Head to the picturesque Atchafalaya Basin Landing and Marina to take an airboat swamp tour. If you’ve never been before, this is quite the experience. See alligators up close and learn about wetlands on the tour of gorgeous, untouched swampland.

Fabulous Food Scene

Lafayette was named “Best Food City in the USA” by Rand McNally and “Tastiest Town in the South” by Southern Living Magazine. What better way to become acquainted with this vibrant culture than through its famous cuisine? Check out local food at the Market at the Horse Farm on Saturday mornings. It’s a great place to meet friends and have a picnic. Sample local wines from Landry Vineyards or purchase beautifully decorated jars of local jams from Grinning Jupiter Jammery. The food trucks serve delicious gourmet choices that rival top-notch restaurants.

In Lafayette’s charming downtown, find Carpe Diem Gelato, where the owner, Silvia Bertolazzi, makes her gelato daily with flavors including salted caramel, almond fig and the Louisiana favorite, Mayhaw berry. Watch for local musicians who come to play the piano on the front patio. For dinner, a popular place to stop is Blue Dog Café, as much for the food as for the famous art. Local artist George Rodriguez displays more than 150 prints of his famous Blue Dog image around the restaurant. Blue Dog features tasty Cajun cuisine with a nouveau twist.
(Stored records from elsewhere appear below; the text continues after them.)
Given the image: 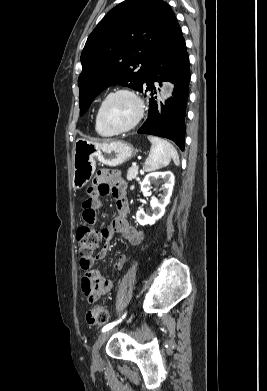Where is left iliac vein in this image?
Listing matches in <instances>:
<instances>
[{"instance_id":"left-iliac-vein-1","label":"left iliac vein","mask_w":267,"mask_h":391,"mask_svg":"<svg viewBox=\"0 0 267 391\" xmlns=\"http://www.w3.org/2000/svg\"><path fill=\"white\" fill-rule=\"evenodd\" d=\"M117 328H112L107 331H104L96 340L93 351H92V364L93 367L96 369H101L103 367V360L100 356V348L102 345L106 342V340L110 337V335L116 330Z\"/></svg>"}]
</instances>
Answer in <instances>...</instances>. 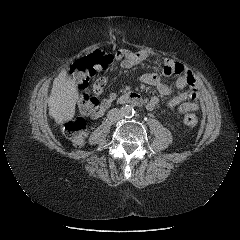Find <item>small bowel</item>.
<instances>
[{
    "label": "small bowel",
    "mask_w": 240,
    "mask_h": 240,
    "mask_svg": "<svg viewBox=\"0 0 240 240\" xmlns=\"http://www.w3.org/2000/svg\"><path fill=\"white\" fill-rule=\"evenodd\" d=\"M149 54L145 51L120 50L116 53L115 59L122 68L130 69L138 66L147 59ZM161 74L165 77L177 75V89L182 92L171 98L166 107L168 109H176L179 113L197 112L200 109L199 93L195 76L183 64L172 59H165L162 62ZM142 81L154 85L161 95H170L172 89L165 85L159 75L147 74L141 78ZM107 77L101 76L96 79L93 84V92L96 95H102L106 90ZM116 99V94L111 93L108 98L103 99L99 104V109L94 118H98L110 107L111 103ZM144 107L147 110H154L159 103L157 96L143 99Z\"/></svg>",
    "instance_id": "small-bowel-1"
}]
</instances>
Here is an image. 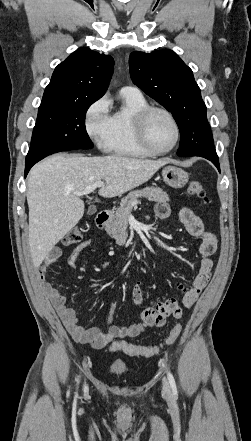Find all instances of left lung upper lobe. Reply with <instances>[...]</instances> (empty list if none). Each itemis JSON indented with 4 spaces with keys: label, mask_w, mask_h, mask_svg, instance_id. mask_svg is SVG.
I'll return each instance as SVG.
<instances>
[{
    "label": "left lung upper lobe",
    "mask_w": 251,
    "mask_h": 441,
    "mask_svg": "<svg viewBox=\"0 0 251 441\" xmlns=\"http://www.w3.org/2000/svg\"><path fill=\"white\" fill-rule=\"evenodd\" d=\"M129 69L133 83L172 113L180 135L198 123H208L192 70L172 50L133 52Z\"/></svg>",
    "instance_id": "left-lung-upper-lobe-1"
}]
</instances>
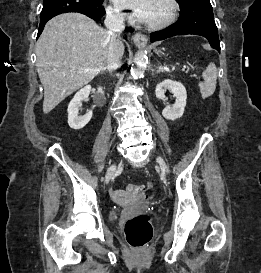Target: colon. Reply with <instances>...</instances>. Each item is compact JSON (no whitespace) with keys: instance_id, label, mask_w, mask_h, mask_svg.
I'll list each match as a JSON object with an SVG mask.
<instances>
[{"instance_id":"obj_1","label":"colon","mask_w":261,"mask_h":273,"mask_svg":"<svg viewBox=\"0 0 261 273\" xmlns=\"http://www.w3.org/2000/svg\"><path fill=\"white\" fill-rule=\"evenodd\" d=\"M126 193L130 198L143 199L146 197V189L140 185L129 184L126 187ZM115 199L122 197L121 193H114ZM124 233L127 242L134 248L146 246L153 234L152 226L146 215H138L128 220L124 227Z\"/></svg>"}]
</instances>
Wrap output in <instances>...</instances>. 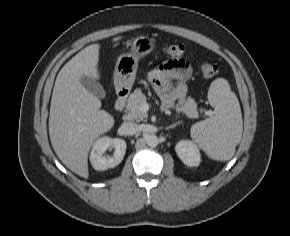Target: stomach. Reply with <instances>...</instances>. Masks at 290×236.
I'll return each mask as SVG.
<instances>
[{"label":"stomach","instance_id":"stomach-1","mask_svg":"<svg viewBox=\"0 0 290 236\" xmlns=\"http://www.w3.org/2000/svg\"><path fill=\"white\" fill-rule=\"evenodd\" d=\"M155 47L152 39L146 36L135 38L131 51L118 57L114 70V85L116 89H131L136 76L139 60L151 53Z\"/></svg>","mask_w":290,"mask_h":236}]
</instances>
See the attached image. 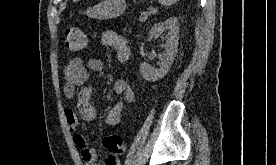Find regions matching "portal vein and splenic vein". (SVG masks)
<instances>
[{
    "label": "portal vein and splenic vein",
    "mask_w": 276,
    "mask_h": 165,
    "mask_svg": "<svg viewBox=\"0 0 276 165\" xmlns=\"http://www.w3.org/2000/svg\"><path fill=\"white\" fill-rule=\"evenodd\" d=\"M148 18V12H144L141 14V16L139 17L140 21H145Z\"/></svg>",
    "instance_id": "portal-vein-and-splenic-vein-1"
}]
</instances>
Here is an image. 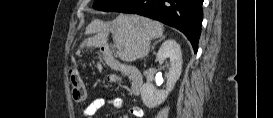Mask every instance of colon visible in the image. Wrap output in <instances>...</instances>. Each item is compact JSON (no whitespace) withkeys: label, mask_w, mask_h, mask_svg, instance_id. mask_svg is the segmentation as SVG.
<instances>
[{"label":"colon","mask_w":273,"mask_h":118,"mask_svg":"<svg viewBox=\"0 0 273 118\" xmlns=\"http://www.w3.org/2000/svg\"><path fill=\"white\" fill-rule=\"evenodd\" d=\"M70 86L75 101L82 102L86 98L85 85L77 68L72 67L69 70ZM110 82H117L118 78L114 75L107 77Z\"/></svg>","instance_id":"1"}]
</instances>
In Louisiana, one of your food goals should be to find the best local po’ boy, a sandwich usually filled with fried seafood or meat and served on a crusty baguette. In Lafayette, a popular po’ boy can be found at Old Tyme Grocery. In the summer, enjoy a snowball – shaved ice with flavored syrup – with the locals at Murph’s, right behind the grocery. For dining and dancing head to Randol's. This family-style restaurant has a relaxed atmosphere, good food and live music. Definitely try the crab fingers appetizer, handpicked right on the property, and the blackened catfish étouffée. Local bar and restaurant Artmosphere also hosts excellent bands and serves delicious craft beers on tap.

For Your Entertainment

Get a taste of the city’s nightlife at the Blue Moon Saloon, a top live music venue that also rents out rooms. Catch local bands performing Cajun tunes and Zydeco music, a mix of Cajun music and rhythm and blues that originated in Lafayette. Need more music? A jam session takes place Friday nights at La Maison de Begnaud. Listen to talented musicians play guitar, fiddle, accordion and triangle for authentic Cajun entertainment. Don’t be afraid to get up and dance.

There’s no doubt the people of Lafayette like to celebrate. There are so many festivals throughout the year that you can plan a trip around one of them. In May, attend the Breaux Bridge Crawfish Festival. August brings the Southwest Louisiana Zydeco Festival, and in October see the Festivals Acadiens et Créoles. All pay tribute to the Cajun and Creole cultures of Louisiana. Or, check out the free “Downtown Alive!” weekly concert series in spring and autumn in central Parc Sans Souci. And, of course, there is Mardi Gras season, which is the pride of Louisiana and the epitome of its culture, history and celebration. Festivities happen in February.